Tornike Onoprishvili | Deep Dream with TFJS

Well, since I’m working on making attentional style transfer model smaller and faster by replacing the VGGs with much faster MobileNets, I thought it would make it easier to avoid potential bugs by first doing a similar replacement in a much easier task - deep dream.

Interactive deepdream (Based on MobileNetV2's deep features)

DeepDream works by performing a gradient ascent on an image, using a pre-trained network activations as loss. Something like this:

net = VGG19(pretrained=True, 
    get_deep_activations=['relu4_1','relu5_1'])
image = randn(1,512,512,3)
for i in range(100):
    deep_activations = net(image)
    loss = deep_activations.sum()
    image_gradient = grad(loss, image)
    image = image + 0.001 * image_gradient # Notice the "+" here. 

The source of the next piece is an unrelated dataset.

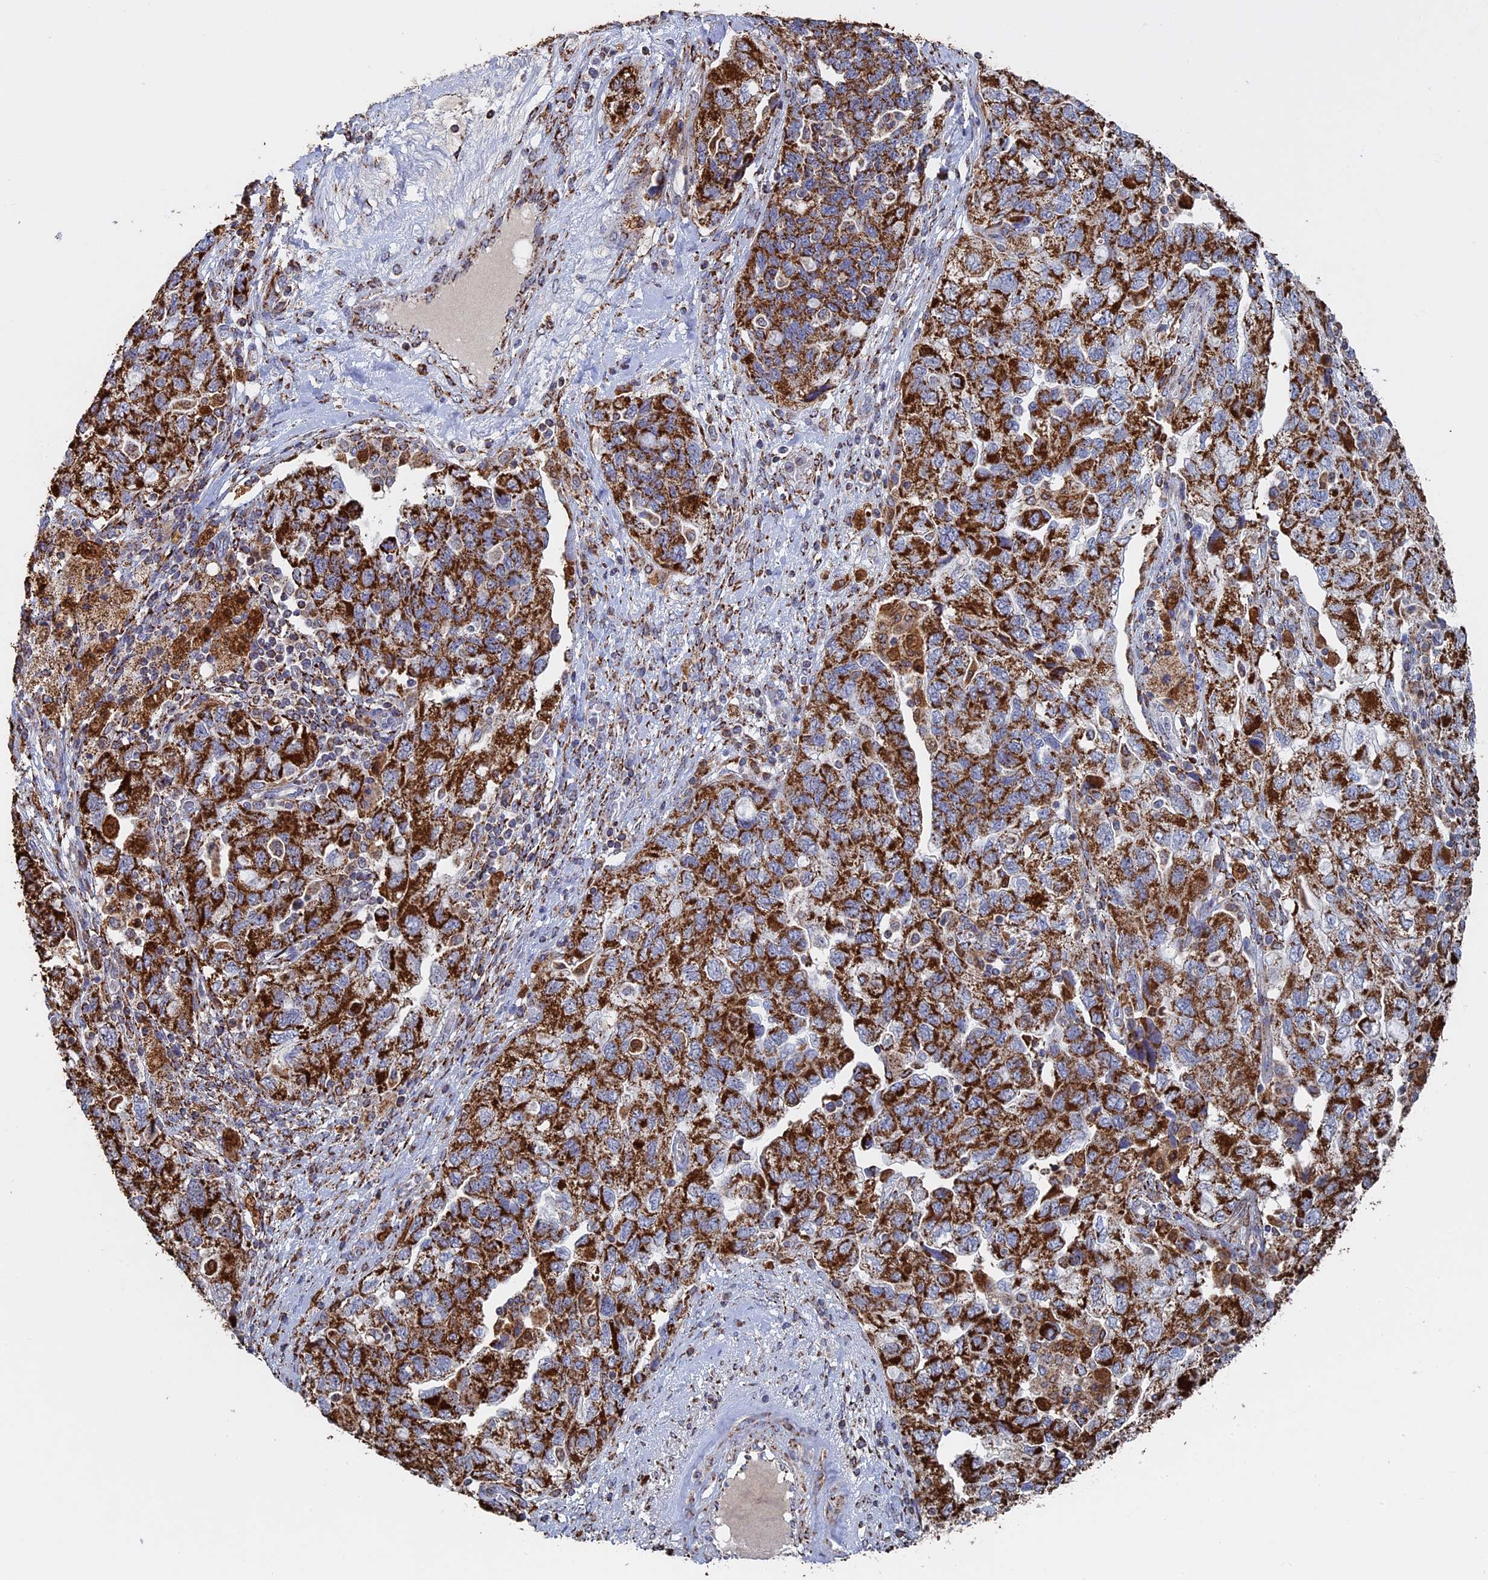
{"staining": {"intensity": "strong", "quantity": ">75%", "location": "cytoplasmic/membranous"}, "tissue": "ovarian cancer", "cell_type": "Tumor cells", "image_type": "cancer", "snomed": [{"axis": "morphology", "description": "Carcinoma, NOS"}, {"axis": "morphology", "description": "Cystadenocarcinoma, serous, NOS"}, {"axis": "topography", "description": "Ovary"}], "caption": "Immunohistochemistry staining of ovarian cancer, which exhibits high levels of strong cytoplasmic/membranous positivity in approximately >75% of tumor cells indicating strong cytoplasmic/membranous protein positivity. The staining was performed using DAB (3,3'-diaminobenzidine) (brown) for protein detection and nuclei were counterstained in hematoxylin (blue).", "gene": "SEC24D", "patient": {"sex": "female", "age": 69}}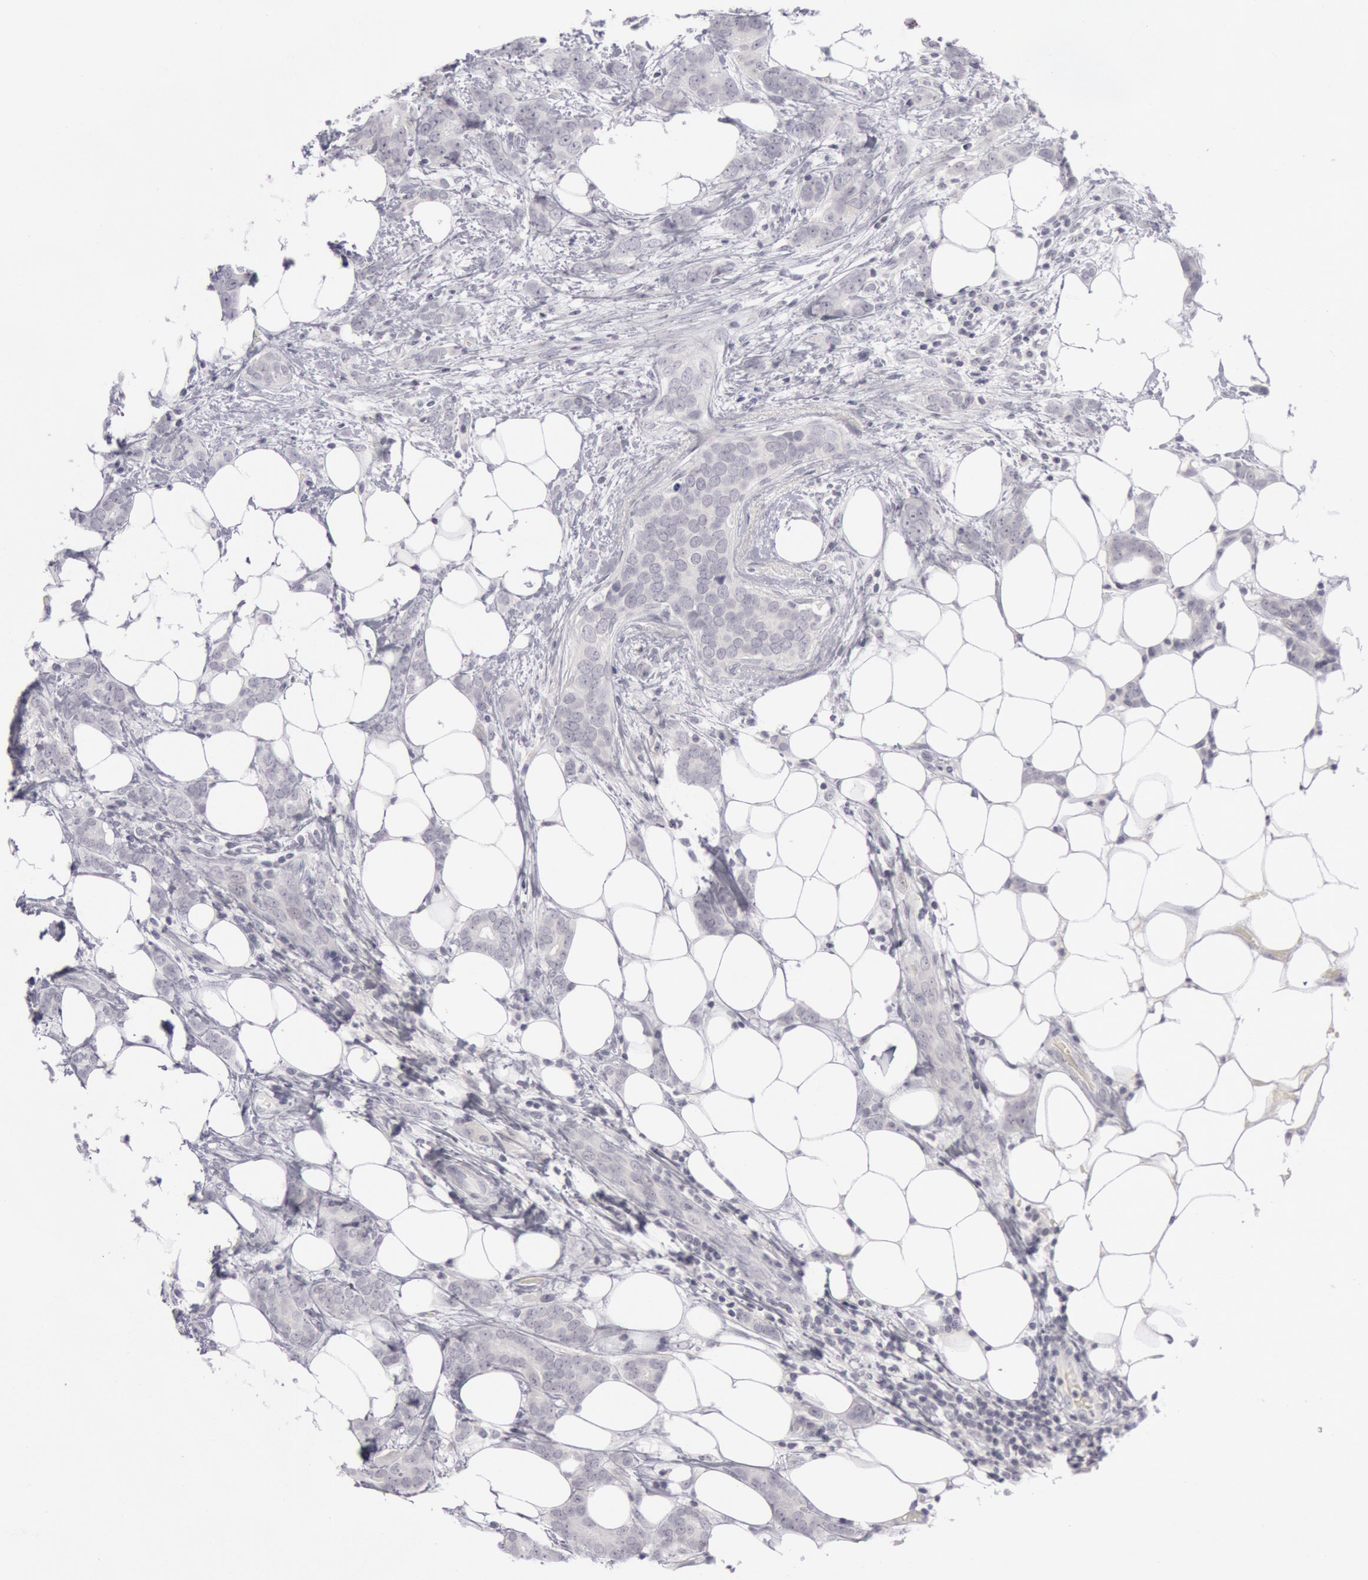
{"staining": {"intensity": "negative", "quantity": "none", "location": "none"}, "tissue": "breast cancer", "cell_type": "Tumor cells", "image_type": "cancer", "snomed": [{"axis": "morphology", "description": "Duct carcinoma"}, {"axis": "topography", "description": "Breast"}], "caption": "High magnification brightfield microscopy of breast cancer (invasive ductal carcinoma) stained with DAB (3,3'-diaminobenzidine) (brown) and counterstained with hematoxylin (blue): tumor cells show no significant expression. (Brightfield microscopy of DAB IHC at high magnification).", "gene": "KRT16", "patient": {"sex": "female", "age": 53}}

The end-result is a 1,512,512,3 tensor that excites VGG19 relu4_1 and relu5_1 layers the most. But that’s not interesting. What’s mind-blowing though, is that the end-result looks like a surreal dream:

Original image

Resulting image

Images from pytorch implementation

The hint to the “why?” is the fact that the layer choice matters a lot. Earlier layers produce more minimalistic images (think of a cubist painting) and later ones produce very detailed dream images.

The problems at hand

We a load of problems. First off, we need an autgrad library, for Javascript. The only well-rounded library to do that is the Tensorflow.JS. Second, we need a way to extract intermediate representations from that a network (that maybe doable with the as a builtin tfjs feature – hopefully including tfhub models). Third, we need adjust the network input-output size. We need higher definition, and MobileNet, which is a convnet, should easily allow that.

Last, but not least, it is important that we carefully replicate every single line of code we have within the original kaggle notebook. NNs have a huge error surface and postpartum NN bugfixing is never fun.

The project is hosted at a public repository.

Rudimentary implementation

Following in the footsteps of the popular tensorflow implementation of the DeepDream algorithm, I set up a training loop using the TFJS library, backed by common JS tools, such as Webpack, NPM and NodeJS.

Webpack is known to be quite verbose and requires a non-trivial amount of boilerplate in order to function. To avoid this and focus more on the ML aspect of the project, I start off my work with the webpack boilerplate, while making sure that all the contributors get their authorship, by carefully preserving the commit history within a new repository.

Dev logbook

2022 Jun 18, 23:40 TornikeO

In order to use more feature layers from the base model (MobileNetV2), and to also have more control over model parameters, I opted for generating a custom TFJS model.

Inferene speed is of paramount importance, so, I compared the following promising model architectures for speed on CPU:

MobileNetV3Small (62.2 ms)
MobileNetV2 (61.1 ms)
EfficientNetV2B0 (111 ms)
EfficientNetB0 (112 ms)

I finally went with MobileNetV2.

2022 Jun 19, 01:10 TornikeO

Including the rescaling layer into the model isn’t going to be easy, since Lambda layers are not supported within TFJS converter. Instead chose to leave that task to the JS codebase. So, scaling is required (input has to be in -1 to 1 range)!.

The Deep Dream requires feature vectors (or hidden activations, as they call it). I don’t know how to get intermediate outputs from loaded TFJS models, so, instead that task goes to Python part: The conversion-ready model already outputs 5 feature vectors from block_n_add layers. In th end, the n should be a tweakable UI input.

Model also doesn’t input Batch size, that’s handled by the signature function. Output is also batch-less. Also, fp16 quantization happens to all nodes. Had to double check that there are no int nodes within the model (Learned the hard way what reckless quantization can do to a model with int nodes).

2022 Jun 19, 18:10 TornikeO

Fixed the issue with model path. Turns out, webpack.common.js redirects all queries from 'assets/models/*' to the public/models directory. Also tweaked the learning rate and updated the getGradient function to gather gradients from multiple hidden layers.

Seems like higher learning rates (0.1,0.05) are more unstable for shallower layers like block_1_add but not deeper ones.